Make your own dry heat packs at home by placing dry rice or beans into a sock. Tie off the open end of the sock and place it in the microwave for 30 seconds. Remove the sock from the microwave, shake it to balance the heat then microwave it for 30 seconds. Always place a towel between the heat source and your child’s skin.

Keeping Cool

Cold therapy is best used at the onset of your child’s flare to reduce swelling and numb the joints. It's also useful after a period of activity. Cold numbs the sore area and reduces inflammation and swelling by constricting blood vessels. 



 

It also overrides the pain sensation. “Cold therapy slows down the conduction of pain signals to the brain,” Stiskal explains. “The feeling of cold is preferable to the feeling of pain. It bombards the system with more pleasant things.”

As with heat, you can create cold packs at home. Fill a plastic bag with ice chips, a bottle with ice or cold water or grab a bag of frozen vegetables for an instant cold pack. Prepare your child’s painful joint by drying it. Place a dry cloth over the area to prevent direct contact between skin and the cold pack. Apply the cold pack for 15 to 20 minutes. Repeat the application every one to two hours.
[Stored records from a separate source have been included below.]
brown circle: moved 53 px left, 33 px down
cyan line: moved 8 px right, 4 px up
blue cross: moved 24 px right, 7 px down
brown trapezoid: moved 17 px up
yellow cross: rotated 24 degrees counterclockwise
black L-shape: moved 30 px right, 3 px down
During cold therapy, your child’s skin will pass through four stages of sensation: cold, burning, aching and numbness. Remove the ice pack when your child tells you her skin feels numb. 
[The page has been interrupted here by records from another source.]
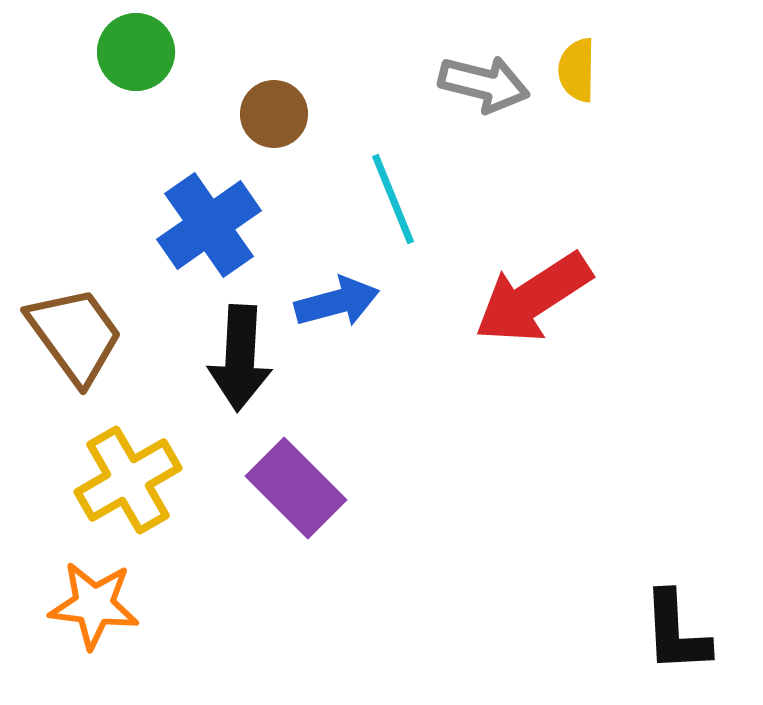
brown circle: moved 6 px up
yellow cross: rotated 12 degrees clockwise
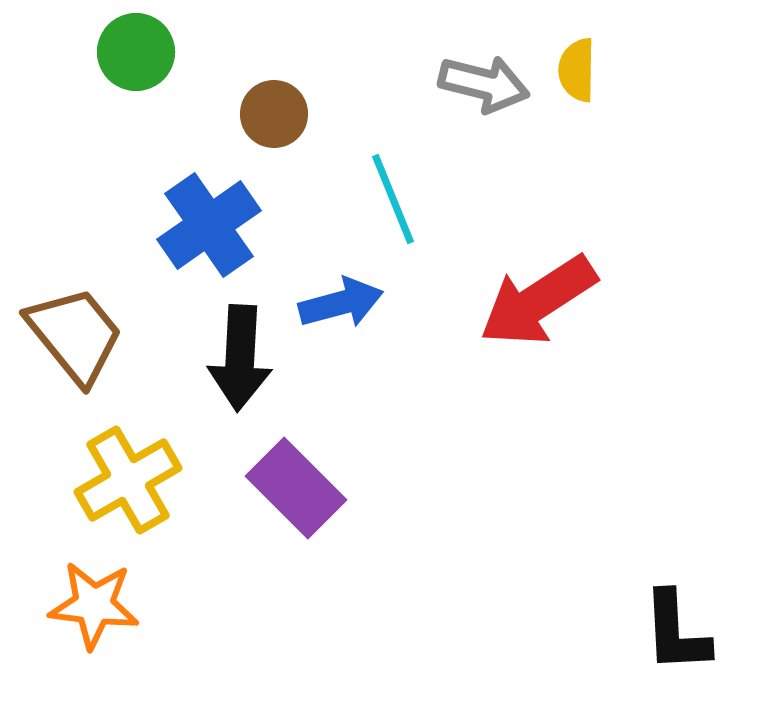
red arrow: moved 5 px right, 3 px down
blue arrow: moved 4 px right, 1 px down
brown trapezoid: rotated 3 degrees counterclockwise
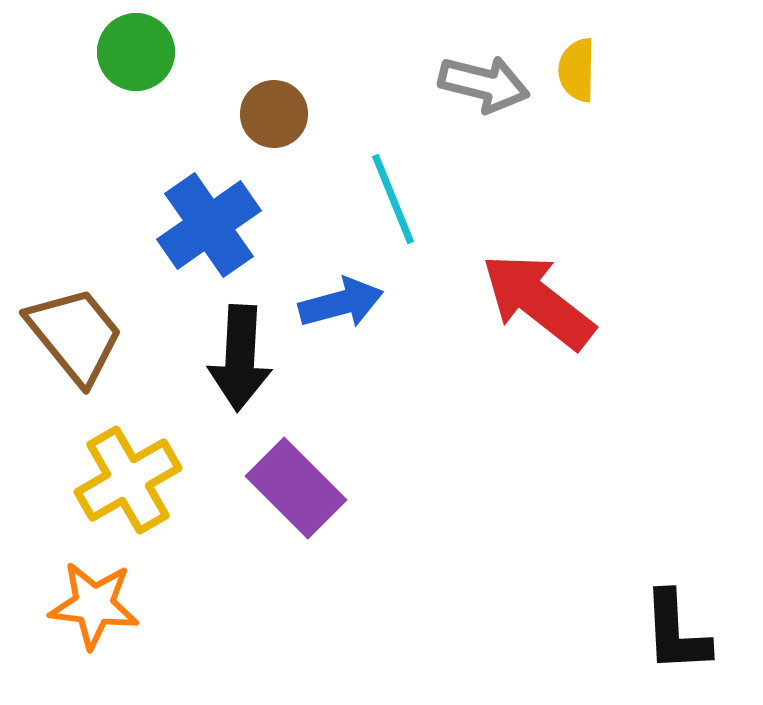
red arrow: rotated 71 degrees clockwise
Whether or not your child likes cold therapy may depend on her age. “Many young children may not like cooler temperatures and would prefer warmer temperatures, as in a bath,” Stiskal explains. “It is hard to determine how children will respond to cold. Older children, about 12 years old and above, tend to tolerate the localized cold better, and I often use this on the inflamed joints.”

Keep Sensitive Skin Safe

Children’s skin often is more sensitive than adult skin to extreme temperatures. The following tips will help keep your child’s skin safe.

  • Use an extra layer of toweling to prevent direct contact between heat or cold, and your child’s skin.
  • When trying heat or cold with your child, first test it on yourself and then try it with your child in small increments for short periods of time (five to 10 minutes). Apply a few times during the day to determine your child’s tolerance.
  • Check your child’s skin for redness every few minutes. The skin should be slightly pink, as when the child is taking a bath or shower.
  • As with any treatment, consult your child’s doctor before experimenting with heat or cold therapy.